Roger walked over to some rocks and called me to come and take a look.
Oh yes. There was a beautiful fossil, and one we had not seen before.

As we walked on though, we could see that there had been considerable erosion and much of the best fossil beds were under huge fallen pieces of the cliffside.

We talked about long geologic time, global climate change, earthquakes. We were wondering what cataclysmic combination it would take to bring back the fossil beds. Rising waters, thrusting plates. When will the old be new again?

Check here for a bit of info about the fossils, or Google Capitola fossil. The seawall has not been built.

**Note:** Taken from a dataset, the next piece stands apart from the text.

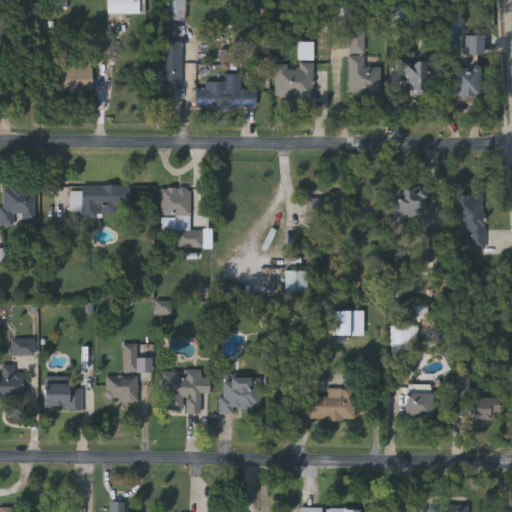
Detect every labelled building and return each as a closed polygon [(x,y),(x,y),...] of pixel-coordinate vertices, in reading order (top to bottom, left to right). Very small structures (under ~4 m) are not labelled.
[(139,0),(139,12),(107,12),(107,0),(139,0)] [(185,0),(185,21),(164,20),(164,0),(185,0)] [(349,93),(349,32),(364,31),(364,66),(380,65),(380,92),(349,93)] [(448,96),(448,57),(465,57),(465,35),(482,35),(482,54),(479,54),(479,96),(448,96)] [(159,87),(159,41),(182,41),(182,87),(159,87)] [(221,67),(239,68),(239,50),(222,49),(221,67)] [(91,58),(91,91),(57,91),(57,68),(77,68),(77,58),(91,58)] [(401,58),(429,58),(430,93),(401,93),(401,58)] [(313,62),(313,99),(275,99),(275,62),(313,62)] [(195,107),(195,87),(205,87),(205,81),(227,81),(227,89),(257,89),(257,107),(195,107)] [(70,210),(70,190),(82,190),(82,184),(129,184),(129,213),(82,213),(82,210),(70,210)] [(35,186),(34,218),(14,218),(14,224),(0,224),(1,185),(35,186)] [(389,217),(391,198),(402,199),(403,186),(428,187),(426,220),(389,217)] [(161,215),(160,187),(190,187),(190,229),(178,229),(178,215),(161,215)] [(452,194),(484,194),(484,244),(471,244),(471,227),(452,227),(452,194)] [(306,216),(306,198),(323,198),(323,216),(306,216)] [(204,249),(213,248),(213,229),(203,229),(204,249)] [(421,260),(435,260),(436,235),(421,235),(421,260)] [(307,292),(284,292),(284,270),(307,270),(307,292)] [(157,315),(174,315),(174,301),(156,301),(157,315)] [(333,335),(333,310),(348,310),(348,335),(333,335)] [(417,326),(391,326),(392,352),(417,351),(417,326)] [(36,339),(13,339),(13,356),(35,356),(36,339)] [(136,369),(123,369),(123,344),(136,344),(136,369)] [(15,372),(23,372),(23,401),(0,400),(0,375),(1,375),(2,364),(15,364),(15,372)] [(201,369),(201,377),(209,377),(209,395),(201,395),(201,412),(162,412),(162,369),(201,369)] [(138,401),(106,401),(106,375),(138,375),(138,401)] [(472,376),(457,375),(456,396),(471,396),(472,376)] [(220,410),(220,376),(260,376),(260,410),(220,410)] [(44,385),(82,385),(82,409),(44,409),(44,385)] [(355,419),(308,419),(308,395),(327,395),(327,388),(355,388),(355,419)] [(431,418),(406,418),(406,393),(431,393),(431,418)] [(471,424),(471,401),(498,401),(498,424),(471,424)] [(109,511),(109,501),(124,501),(124,511),(109,511)]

Wednesday, November 07, 2007

What We Are Seeing These Days

The fog blew in and never left. It's a hot summer weather pattern, or maybe it's a marine layer inversion. I think I heard the weather guy say that on the local weather report. Whatever it is, it's like living where there is no horizon line, sky and earth blend into each other. A gauzy, light gray sameness. Still we venture out into the chill everyday just to see.
There are birds here we haven't seen in Washington. That makes looking around very exciting. Tuesday was a grand day for glimpsing things new to us, like this Western Scrub jay. Look at that blue. If we miss the sky, we find it here in feather and wing.
We headed down to the wharf and discovered this lone Western Grebe (at least that's what we think it is). The Cornell Bird website says that Western Grebes live in the middle of the country on lakes, but winter along the Pacific Coast. We certainly understand that migration. Our journey took us to the same place.
But it's this hawk that has really gotten our attention. We live in the middle of its territory. I see him on the roof of the house below ours towards the bay. It has even come and landed on our deck railing.
It spends a good deal of time on the roof of the house next door. We have no idea what kind of hawk this is, but are intrigued by the mottled markings on its back. If anyone out there has a clue about this bird's identity, we'd love to hear it.
I just had to include this photo because there is something about seeing a hawk with waves crashing behind it that tells us we're not back home in Washington.

Sunday, November 04, 2007

Catching Our Breath

We've been in California a week. We're not exactly settled in yet. We have no routine. We live upstairs and downstairs. It's been hot. It's been foggy. We've seen more family and friends in the past six days than we have in three years in Washington. Okay, I exaggerate, but we are socializing beyond our usual limits. We do take a walk every day and have a good look around. We're seeing hummingbirds in November. We're seeing a little hawk in the neighborhood we can't identify yet. We're watching pelicans sail past the window.

We don't have cable TV. We don't have caller ID. We are roughing it.